When it came, it wasn't from a boss or a job, it was from a friend. A friend of many years. I knew she had been raised racist, I knew she struggled with it, but it was something I knew she didn't like about herself and was trying to change. I admired that.

And then.

The conversation was about needing Spanish speaking doctors. And suddenly she was past angry, she was overflowing with hate towards those damned people coming here without speaking American and she wasn't going to fucking learn no damned fucking Spanish and those fucking immigrants can just go the fuck home.

And I asked if that included me and my family. No, we spoke English. But my dad didn't, not when he first got here. He was 16, it took some time to learn English...

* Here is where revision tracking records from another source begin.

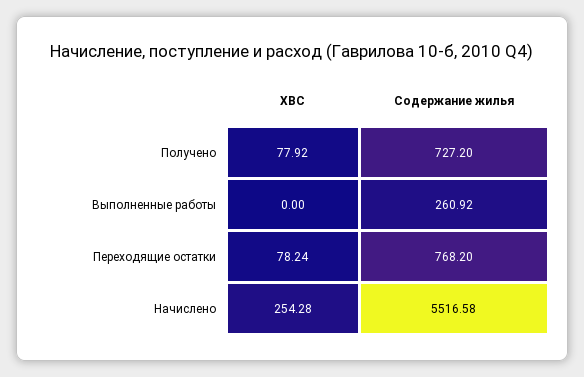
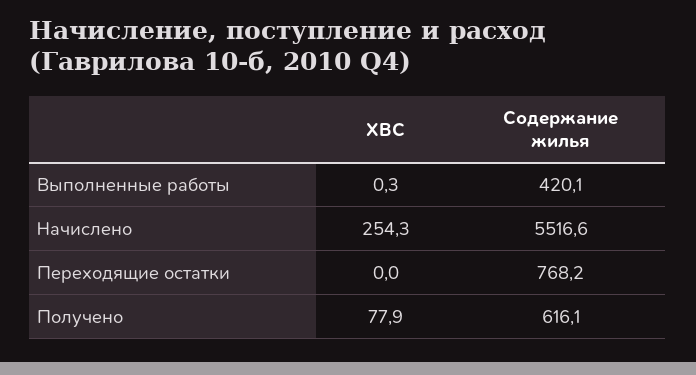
  {
    "ХВС": {
      "Получено": 77.92,
-     "Выполненные работы": 0,
+     "Выполненные работы": 0.3,
-     "Переходящие остатки": 78.24,
+     "Переходящие остатки": 0,
      "Начислено": 254.28
    },
    "Содержание жилья": {
-     "Получено": 727.2,
+     "Получено": 616.1,
-     "Выполненные работы": 260.92,
+     "Выполненные работы": 420.1,
      "Переходящие остатки": 768.2,
      "Начислено": 5516.58
    }
  }

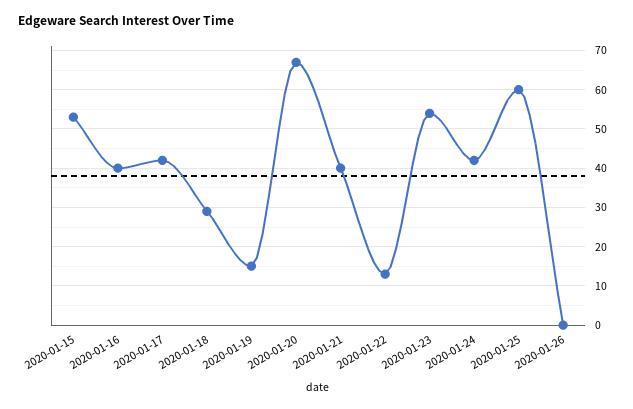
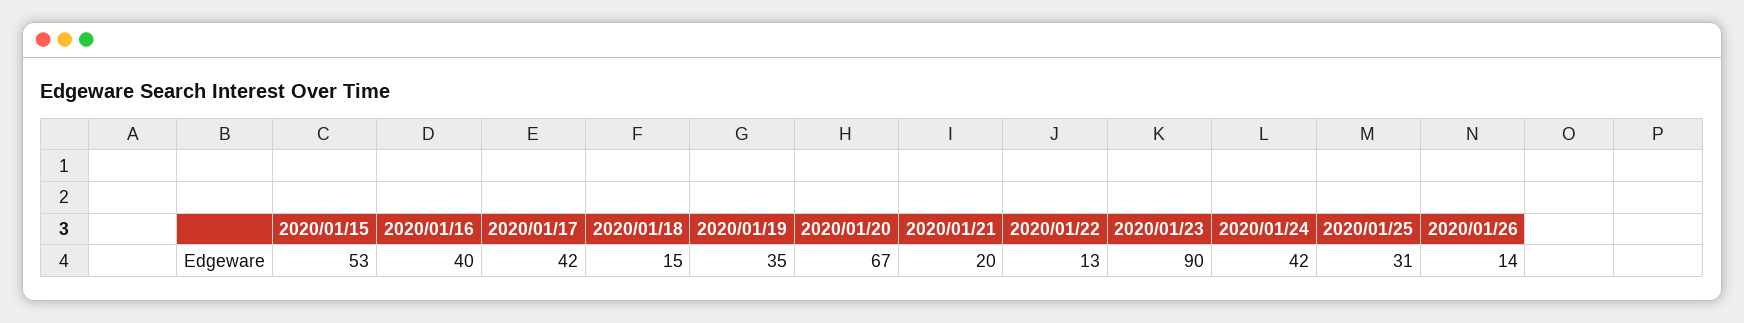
  {
    "2020-01-15": 53,
    "2020-01-16": 40,
    "2020-01-17": 42,
-   "2020-01-18": 30,
+   "2020-01-18": 15,
-   "2020-01-19": 15,
+   "2020-01-19": 35,
    "2020-01-20": 67,
-   "2020-01-21": 40,
+   "2020-01-21": 20,
    "2020-01-22": 13,
-   "2020-01-23": 55,
+   "2020-01-23": 90,
    "2020-01-24": 42,
-   "2020-01-25": 60,
+   "2020-01-25": 31,
-   "2020-01-26": 0
+   "2020-01-26": 14
  }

But she couldn't hear me. Her hate was frothing over.

And so I guess my friend forgot what I was when she was spewing hate. That her hate was directed at me, too.

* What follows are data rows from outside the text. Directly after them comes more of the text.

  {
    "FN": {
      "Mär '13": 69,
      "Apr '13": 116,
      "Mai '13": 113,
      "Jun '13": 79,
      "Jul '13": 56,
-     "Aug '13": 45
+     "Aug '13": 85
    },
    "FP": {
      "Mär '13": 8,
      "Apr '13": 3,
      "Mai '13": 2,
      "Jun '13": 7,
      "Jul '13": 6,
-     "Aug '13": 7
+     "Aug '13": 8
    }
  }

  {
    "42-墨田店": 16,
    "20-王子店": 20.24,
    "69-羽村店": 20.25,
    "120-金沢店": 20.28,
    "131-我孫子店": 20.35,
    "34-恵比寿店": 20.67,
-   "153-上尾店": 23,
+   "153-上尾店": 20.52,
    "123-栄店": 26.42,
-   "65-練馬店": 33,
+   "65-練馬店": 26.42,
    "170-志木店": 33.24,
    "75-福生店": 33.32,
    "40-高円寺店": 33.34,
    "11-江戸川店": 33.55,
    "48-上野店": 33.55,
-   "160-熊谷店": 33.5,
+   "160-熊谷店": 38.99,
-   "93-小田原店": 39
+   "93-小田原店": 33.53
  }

She apologized. She didn't mean it. There was wine involved; she had a bad day; things are just tough for her...she's sorry. She didn't mean me and mine, after all.

And I hurt. Weeks later, and I hurt. I stay up thinking about it, how her hate started unhinging after Obama was elected. How whites are afraid of a world that is darkening, where their privilege--my privilege--is slipping away. The difference is that isn't my only world. The difference is I am not afraid of change. The difference is that I don't mind sharing, that my table always has room for one more...

And I wonder how many friends I'll have, and how many I'll lose, and who my new friends will be. Because immigration is not something I can stfu about. Racism is not something I can keep quiet in the corner about. And bigotry is something I was raised to rail against. In any form.

Especially from a friend.

On another blog (which I've forgotten) someone posted the absolutely appropriate following:
also, we all have close friends who we don’t realize are racist until these “isolated” incidents happen and then we get to see a side of them that we had no idea existed. the fact that they have suffered or are oppressed in other ways does not make it okey-dokey for them to express that racism that has been hiding in them. and us bearing the brunt of that racism is not something we should just smile off and say “oh, she didn’t mean it”. it still has to get called out as racist.

In other words, you don’t get to feel taller by standing on my back.

No, you don't.


- Posted using BlogPress from my iPad

2 comments:

  1. Thank you for railing against bigotry. It's a very important message that needs to be said often, loudly, and by as many voices as possible.